Section: News

New app broadcasts Kenyon’s stream of consciousness

New app broadcasts Kenyon’s stream of consciousness

by Jack Stubbs

Anonymous social media has migrated to the Hill in the form of Yik Yak, an app whose popularity is rising among students in Gambier as well as across the country. Created a mere 10 months ago in November 2013, the app has shown widespread popularity across a range of college campuses and has become a focal talking point among Kenyon students.

Yik Yak serves as an anonymous forum with a GPS feature that allows users to see posts within a 10-mile radius of themselves. Users in the Gambier area have begun posting to the app daily, and due to the relative sparseness of the area surrounding the College, as well as the clientele to which the app caters — the 18-24-year-old age range — almost everything that makes it onto Yik Yak is Kenyon-specific. Posts range from Peirce-related complaints to comments on Kenyon’s party culture.

Many of the posts may be merely humorous, but the ramifications of an anonymous app on a campus as tight-knit and integrated as Kenyon’s are troubling.

“It’s pretty recent, but once it started, everyone seems to have it and talk about it,” Indigo Eisendrath ’17 said.

Eisendrath commented on the downside of anonymous posting: the untrustworthy and unverifiable comments. “A lot of the posts are really random … and untrue,” she said.

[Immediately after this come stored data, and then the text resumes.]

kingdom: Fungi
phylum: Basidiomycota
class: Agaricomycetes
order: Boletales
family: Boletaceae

Despite many students’ willingness to download the app out of curiosity, others worry that Yik Yik enables anonymous users to post offensive or rude remarks without consequences. Although some of the posts “have potential to be rude,” Eisendrath said, they are not necessarily “intended to be offensive.”

Joe Caruso ’17 took a broad and objective look at the app itself: “It can be a form of cyber-bullying … but especially at Kenyon [Yik Yak] is just people joking around,” Caruso said. “Kenyon students do a good job of making the posts funny … but also not making the posts offensive to a specific individual.”

Offensive posts tend to be removed quickly after being flagged. On a campus as small as Kenyon’s, the app has quickly turned into a guessing game of who said what. Caruso feels that the gossip and intrigue generated by Yik Yak is largely harmless.

“Often people will make a post just to see if their friends think it’s funny,” he said. “It’s all in good fun.”